Health professionals across the country are seeing spikes in the numbers of patients suffering from diabetes. This is troublesome for a number of reasons and the health of your eyesight is one of them. In the United States, diabetes is the number one cause of blindness in adults. I’m not saying that everyone with diabetes will eventually go blind but it should be cause of enough to schedule a visit to your eye doctor.
As a sufferer of diabetes, it should be your everyday goal of keeping all of your vision problems minor and see a doctor right away if you notice something becoming more serious. It doesn’t mean your sight will be affected, but diabetes put you at a higher risk. Here are some of the more common complications that affect the eyes due to diabetes than can result in loss of sight:
- Dry eyes – Dry eyes occurs why your tear glands are not able to produce enough tears to properly lubricate your eyes. This condition is always uncomfortable with symptoms of your eyes itching, burning, and simply annoying. Eye specialists recommend sleeping with a humidifier or using artificial tears whenever you feel your eyes becoming too dry. In serious cases, surgery is required.

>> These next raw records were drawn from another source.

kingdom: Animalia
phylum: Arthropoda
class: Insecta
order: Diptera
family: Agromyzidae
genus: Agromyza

- Tearing – The opposite of dry eyes are eyes that tear up too much or too easily. Often times it occurs due to being overly sensitive to light, wind, or temperature changes. Most times shielding your eyes with glasses or sunglasses can fix the problem. Tearing can also be a sign of something more serious such as an eye infection or blocked tear duct.
- Cataracts – When you suffer from a cataract problem, your eyes get a cloudy almost milky covering over the lens of the eye. Without the full amount of light passing through your eyes, your vision suffers greatly sometimes to the point of total vision loss. These form slowly over time and come with no pain, redness or tearing. Most of the time, cataracts are small enough not to affect your vision but the ones that do can normally removed through surgery.
- Retinal disorders – The thin lining on the back of your eye is called the retina and its function is to collect all of the visual images, passing them then to the brain. A disorder in your retina will stop this transfer of images. Some of these disorders include problems such as age-related macular degeneration, diabetic retinopathy, or retinal detachment. It is critical to your vision health that any of these problems are diagnosed and treated early on.
- Glaucoma – Glaucoma develops in the eye when there is too much fluid pressure from the inside. It is normally caused by watery fluid that flows between the cornea and the lens of the eye becomes blocked. This sometimes serious condition can lead to permanent vision loss and blindness if not treated in time. Since glaucoma has no real early symptoms or pain, schedule an appointment to see an eye doctor for a checkup to be on the safe side. They can recommend treatments like prescription eye drops, oral medications, or surgery.